To do: Tally up the lines below that include the word "height". Answer with the number alone.

━━━━━ Provided data ━━━━━

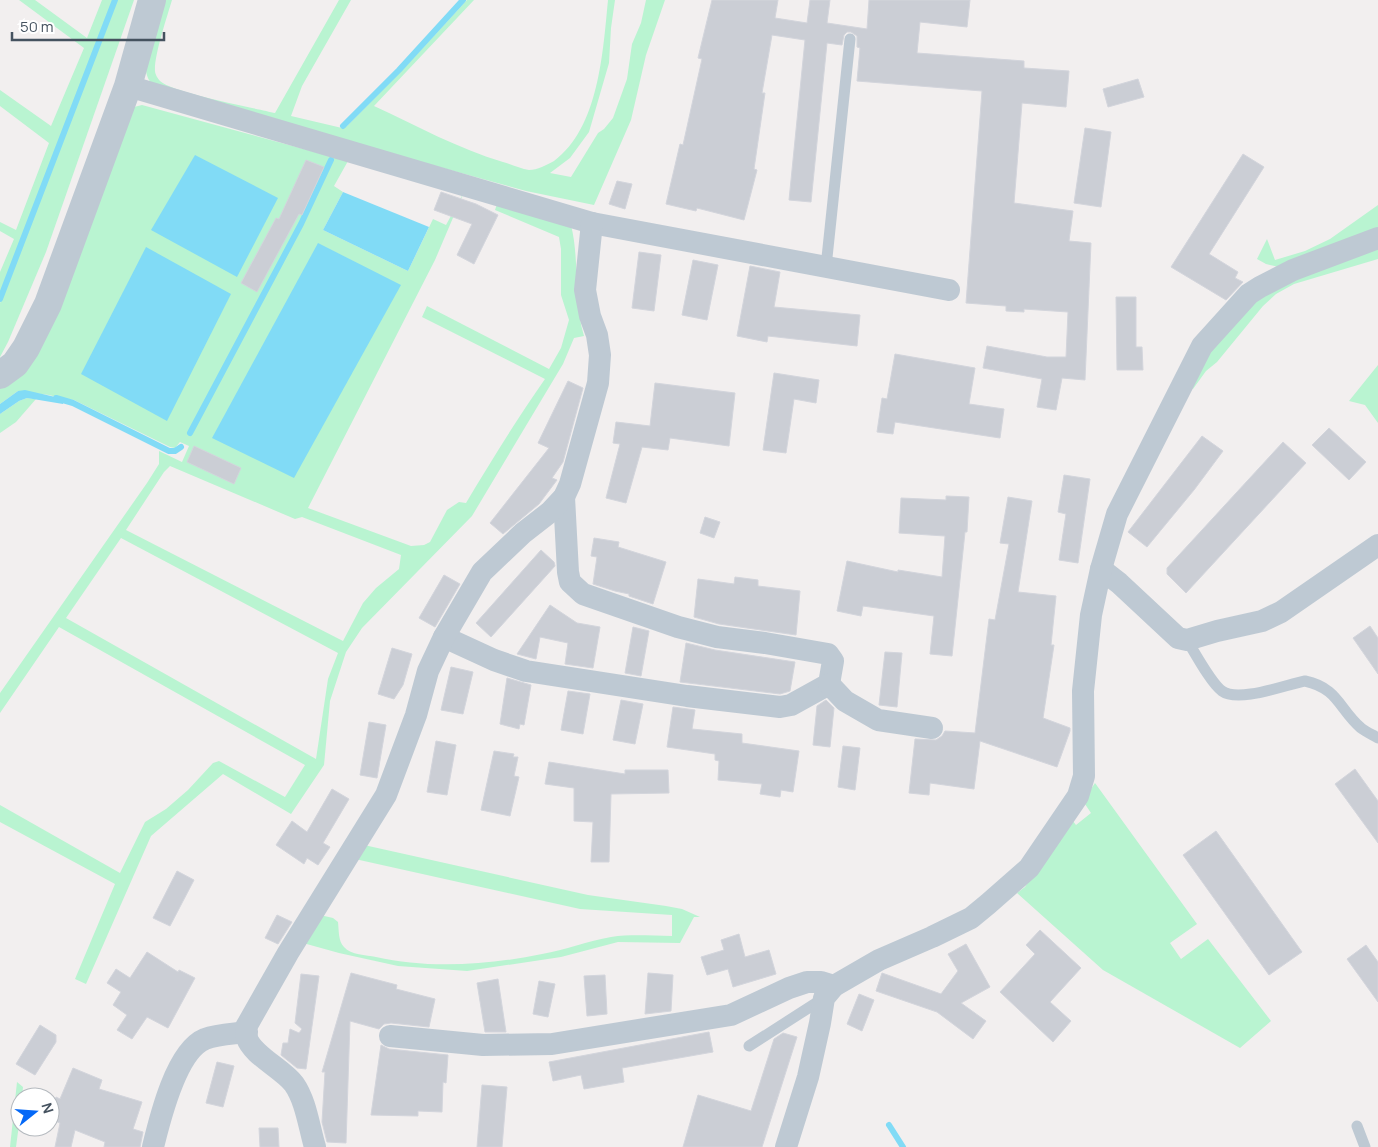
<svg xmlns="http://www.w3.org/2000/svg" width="1378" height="1147" font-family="Manrope,sans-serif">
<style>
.green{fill:#b9f4d1;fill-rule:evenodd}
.water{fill:#81dbf6}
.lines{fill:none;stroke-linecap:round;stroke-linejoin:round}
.stream{stroke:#81dbf6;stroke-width:6}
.building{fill:#cbced5;stroke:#d3d5dc}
.service{stroke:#bec9d3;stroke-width:11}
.minor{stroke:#bec9d3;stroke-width:22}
.tertiary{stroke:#bec9d3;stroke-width:28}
</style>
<rect width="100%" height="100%" fill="#f2efef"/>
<g class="green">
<path d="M19 0H35L87 38 102 0H113L36 204 0 295V272L14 239 0 231V222L16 230 49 143 0 106V90L51 126 84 48Z"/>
<path d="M117 0H134L46 252 8 342 0 357V303Z"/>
<path d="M162 0H172C167 17 154 56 155 71 155 74 158 79 160 81 173 93 254 108 275 113L339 0H351L302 86 291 116 342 128 347 126 408 64 467 0H474L374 106C417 126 459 149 503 162 511 164 521 169 529 170 537 170 547 165 554 161 599 128 603 51 608 0H615L611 28 609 63 589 132 570 158 550 173 571 177 598 133 604 129 613 118 627 79 632 44 641 23 646 0H665L646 55 631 120 594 205 526 191 192 99 152 84C135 67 156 21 162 0Z"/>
<path d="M142 105 348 161 334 186 343 192 323 230 408 271 433 219 446 225 464 192 435 260 308 508 411 546 424 545 430 542 447 510 459 502 466 503C491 461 517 419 545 379L422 317 427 306 549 369 561 348 569 320 561 295V249L559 237 495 210 497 204 571 225C580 261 573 300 584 336L574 338 563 364 472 516 362 628 346 652 330 701 324 765 291 814 223 774 151 836 86 984 75 979 115 884 0 822V805L120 873 145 822 166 809 188 790 213 763 219 761 285 797 305 765 59 627 0 713V693L147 483 159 464V451L182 462 189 446 180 442 175 448 170 447 74 400 64 399 49 395 18 391 0 404V381L134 107ZM330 160 333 161 303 225 191 434 188 432 300 224ZM170 466 295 519 302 517 401 555 399 569 376 588 363 603 343 641 126 530 164 472ZM121 538 338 653 328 679 316 759 66 618Z"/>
<path d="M1378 205V229L1279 267 1266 264 1257 259 1267 239 1275 260 1305 251 1330 239Z"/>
<path d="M1378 244V259L1294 284 1276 294 1263 306 1217 362 1206 371 1193 389 1190 386 1208 348 1269 289Z"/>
<path d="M1378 365V423L1365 405 1349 401Z"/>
<path d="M27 398 36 399 16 422 0 433V414L19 401Z"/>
<path d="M1095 783 1197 924 1170 943 1181 959 1208 939 1271 1021 1240 1048 1103 970 1017 893 1025 887 1062 831 1072 820 1076 825 1091 813 1083 801Z"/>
<path d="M364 845 588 895 666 906 682 909 700 917H694L680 943 618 942 561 957 467 971 398 966 339 953 303 943 320 915 333 918 338 922C339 930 338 941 344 947 351 955 366 955 376 957 428 969 489 965 542 954 565 950 588 941 611 937 632 934 652 936 672 936V915L580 909 355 859Z"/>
<path d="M17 1082 23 1087 22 1097H20V1117L16 1147H10Z"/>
</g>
<g class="water">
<path d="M195 155 278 198 237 277 151 230Z"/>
<path d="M343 192 429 227 408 271 323 230Z"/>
<path d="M318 243 401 285 294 478 212 438Z"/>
<path d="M146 247 231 294 167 421 81 374Z"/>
<path d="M25 390 64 399 63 404 27 398 19 401 0 414V404L18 391Z"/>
</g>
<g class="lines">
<g class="stream">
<path d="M343 126 399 70 463 0"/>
<path d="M0 299 115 0"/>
<path d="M56 398 73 403 169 451H175L181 447"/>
<path d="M190 433 301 224 331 160"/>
<path d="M889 1125 903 1147"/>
</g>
</g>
<g class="building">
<path d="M712 0H778L775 18 807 23 810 0H830L827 23 867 29 869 0H970L967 27 920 22 917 53 1024 61V68L1069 71 1066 107 1022 103 1014 203 1073 211 1069 241 1091 243 1085 380 1062 378 1056 410 1037 407 1042 379 983 368 987 346 1047 357H1066L1068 312 1024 309V312L1006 311V306L966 303 982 91 857 81 860 48 857 47V36L851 32H847L844 35 842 45 827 43 811 202 789 200 805 40 772 35 762 93H765L754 169 757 170 744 220 697 208 696 211 666 204 680 144 683 145 702 59 698 58Z"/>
<path d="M1138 79 1144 97 1108 107 1103 89Z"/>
<path d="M1085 128 1111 132 1101 207 1074 203Z"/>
<path d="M1243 154 1264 167 1209 254 1238 272 1235 278 1243 282 1226 300 1171 267Z"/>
<path d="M306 160 324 167 302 215 299 214 257 292 241 283 276 218 279 219Z"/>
<path d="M617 181 632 184 625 209 609 204Z"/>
<path d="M441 192 476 204 498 215 474 264 457 255 472 224 434 210Z"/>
<path d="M639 252 661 255 654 311 632 308Z"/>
<path d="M693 260 718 265 707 320 682 315Z"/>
<path d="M750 266 780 272 774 307 860 315 857 346 768 336 767 342 737 336Z"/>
<path d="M1116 297H1136V347H1142L1143 370H1117Z"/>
<path d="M895 354 975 368 969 404 1004 409 1000 438 895 422 893 434 877 432 882 398 887 399Z"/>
<path d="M774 373 819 380 816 403 794 399 786 453 763 450Z"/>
<path d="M568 381 583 388 563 462 552 478 557 480 539 504 503 534 490 523 549 448 538 443Z"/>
<path d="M655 383 735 393 729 446 670 438 668 450 642 447 626 503 606 498 620 444 613 443 616 422 650 426Z"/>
<path d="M1329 428 1366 462 1349 480 1312 445Z"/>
<path d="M1202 436 1223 451 1194 490 1147 547 1128 532Z"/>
<path d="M1283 442 1306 463 1186 593 1167 574V568Z"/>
<path d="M194 446 241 468 234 484 187 462Z"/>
<path d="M1064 475 1090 479 1078 563 1059 560 1066 514 1058 512Z"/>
<path d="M946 496 969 497 967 532H965L952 656 930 654 934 616 863 606 861 616 837 611 847 561 898 572V570L942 577 945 536 899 533 901 498 946 500Z"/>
<path d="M1008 497 1032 501 1018 592 1056 596 1051 645H1054L1043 718 1070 728V731L1057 767 980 741 974 789 930 783 929 795 909 793 915 739 936 740 942 736 945 731 975 733 989 619 995 620 1009 544 1000 543Z"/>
<path d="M705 517 720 522 714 538 700 533Z"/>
<path d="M594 538 619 542 618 547 666 562 653 604 629 596V594L615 591 593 584 597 557 591 556Z"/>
<path d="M541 550 554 562 555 566 491 637 476 623Z"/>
<path d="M444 575 460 584 435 627 419 618Z"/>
<path d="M735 577 758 580V586L800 591 796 635 719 624 694 617 698 579 734 584Z"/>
<path d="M550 605 577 623 600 627 593 668 565 664 568 643 540 637 536 659 517 654Z"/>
<path d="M1370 626 1378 638V674L1353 638Z"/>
<path d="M633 627 649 631 641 676 625 673Z"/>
<path d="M686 643 715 650 795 662 790 691 780 694 680 682Z"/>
<path d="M392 648 412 654 403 685 394 699 378 694Z"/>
<path d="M885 652 902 653 897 707 879 705Z"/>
<path d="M451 667 473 672 463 714 441 710Z"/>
<path d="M507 678 531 685 524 725 520 724 519 729 500 724Z"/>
<path d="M568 691 590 694 583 734 561 730Z"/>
<path d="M621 700 643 704 635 744 613 740Z"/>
<path d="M826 700 834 708 830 747 813 745 817 706Z"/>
<path d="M673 707 695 710 692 729 742 734V743L799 751 793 792 781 790 780 797 760 794 762 784 718 780 719 761 715 760V754L667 747Z"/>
<path d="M369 722 386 725 377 778 360 775Z"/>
<path d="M436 741 456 745 447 795 427 792Z"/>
<path d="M843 746 860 748 855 790 838 787Z"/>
<path d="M494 751 514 754 513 757H518L514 776 519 777 510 816 481 810Z"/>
<path d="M549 762 625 774V770H668L669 793 611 794 609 862H591L593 822 574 821V788L545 784Z"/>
<path d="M1355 769 1378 801V843L1335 784Z"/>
<path d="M332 789 349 799 323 843 330 847 318 865 307 858 304 864 276 845 292 821 307 832Z"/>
<path d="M1216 831 1302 952 1269 975 1183 855Z"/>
<path d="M177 871 194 880 170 926 153 918Z"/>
<path d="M277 915 292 922 278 944 265 938Z"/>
<path d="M1040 930 1081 968 1050 1002 1071 1021 1053 1042 1000 992 1035 954 1026 945Z"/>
<path d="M739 934 745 957 769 950 776 974 733 987 728 969 707 975 701 957 724 950 721 940Z"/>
<path d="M966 944 990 987 961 1003 986 1021 973 1039 937 1012 876 991 882 973 941 994 958 971 948 954Z"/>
<path d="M1366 945 1378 962V1002L1347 959Z"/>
<path d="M147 952 178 972 179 970 195 978 168 1028 147 1017 132 1039 117 1030 127 1015 113 1005 121 992 107 983 116 969 130 978Z"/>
<path d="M351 973 397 985 396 989 435 999 429 1027 391 1023 384 1024 379 1029 350 1021 346 1143 327 1142 322 1122 325 1072H322Z"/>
<path d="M648 973 673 975 671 1011 645 1014Z"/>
<path d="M301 974 319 976 306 1069 297 1068 281 1055 283 1043H288L290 1029 299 1033 302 1029 295 1023Z"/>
<path d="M605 975 607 1014 587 1016 584 976Z"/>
<path d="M498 979 506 1032H485L477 983Z"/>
<path d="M539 981 555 984 548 1017 533 1014Z"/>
<path d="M859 994 874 1000 862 1031 847 1024Z"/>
<path d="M40 1025 56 1035V1042L35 1075 16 1064Z"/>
<path d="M709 1032 713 1052 622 1068 624 1082 584 1089 581 1075 553 1081 549 1062Z"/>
<path d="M783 1033 797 1037 762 1147H683L698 1095 751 1111 774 1039Z"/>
<path d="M381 1045 389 1049 448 1055 446 1083 443 1082 442 1112 418 1111V1116L371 1115Z"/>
<path d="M217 1062 234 1066 223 1107 206 1103Z"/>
<path d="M73 1068 102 1080 99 1089 142 1102 133 1129 143 1132 140 1147H104L105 1142 75 1130 71 1147H55L60 1123 50 1119V1111L56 1097 60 1099Z"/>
<path d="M482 1085 507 1087 502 1147H477Z"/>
<path d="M259 1128H278L279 1147H260Z"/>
</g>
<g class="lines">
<g class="service">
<path d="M826 267 850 39"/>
<path d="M1187 640C1195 653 1211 683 1222 691 1238 703 1285 685 1305 681 1338 688 1339 709 1361 728 1366 732 1373 735 1378 738"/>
<path d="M749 1046 824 998"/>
<path d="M1357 1126 1365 1147"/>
</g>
<g class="minor">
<path d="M128 86 592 223 949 290"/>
<path d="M1101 569 1119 583 1178 638 1187 640 1217 631 1262 621 1281 612 1378 545"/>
<path d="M444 637 494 660 526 671 687 696 780 707 791 705 829 684 833 661 828 654 765 643 717 637 678 627 583 594 570 582 568 572 564 497"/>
<path d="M829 684 845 701 878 720 932 728"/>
<path d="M390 1036 483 1045 552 1044 731 1015 789 988 807 982H821L834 986"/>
<path d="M153 1147C160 1118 176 1051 205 1039 218 1034 233 1034 247 1032"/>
<path d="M315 1147C309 1127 306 1101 294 1084 283 1069 252 1055 247 1038 246 1035 246 1030 246 1027L288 953 386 795 416 715 428 671 444 637 482 572 523 533 550 512 564 497 570 484 598 383 600 355 597 335 590 316 585 290 592 223"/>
<path d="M786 1147 808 1077 820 1023 824 998 834 986 879 960 932 937 971 918 988 904 1029 868 1078 796 1084 776 1083 691 1091 615 1101 569 1117 514 1202 346 1249 294 1260 287 1293 270 1378 238"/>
</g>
<path class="tertiary" d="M0 375 15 364 26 348 48 304 128 86 152 0"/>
</g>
<g transform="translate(35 1112) rotate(73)"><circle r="24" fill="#ffffff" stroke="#b5babf"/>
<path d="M0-4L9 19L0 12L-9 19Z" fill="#0468f7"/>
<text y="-8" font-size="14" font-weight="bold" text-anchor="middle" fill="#45525f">N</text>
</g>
<path d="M12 32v8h152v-8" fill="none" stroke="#45525f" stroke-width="2.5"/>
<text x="20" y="32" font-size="15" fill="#45525f" stroke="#ffffff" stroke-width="4" paint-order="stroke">50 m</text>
</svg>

━━━━━

Final answer: 2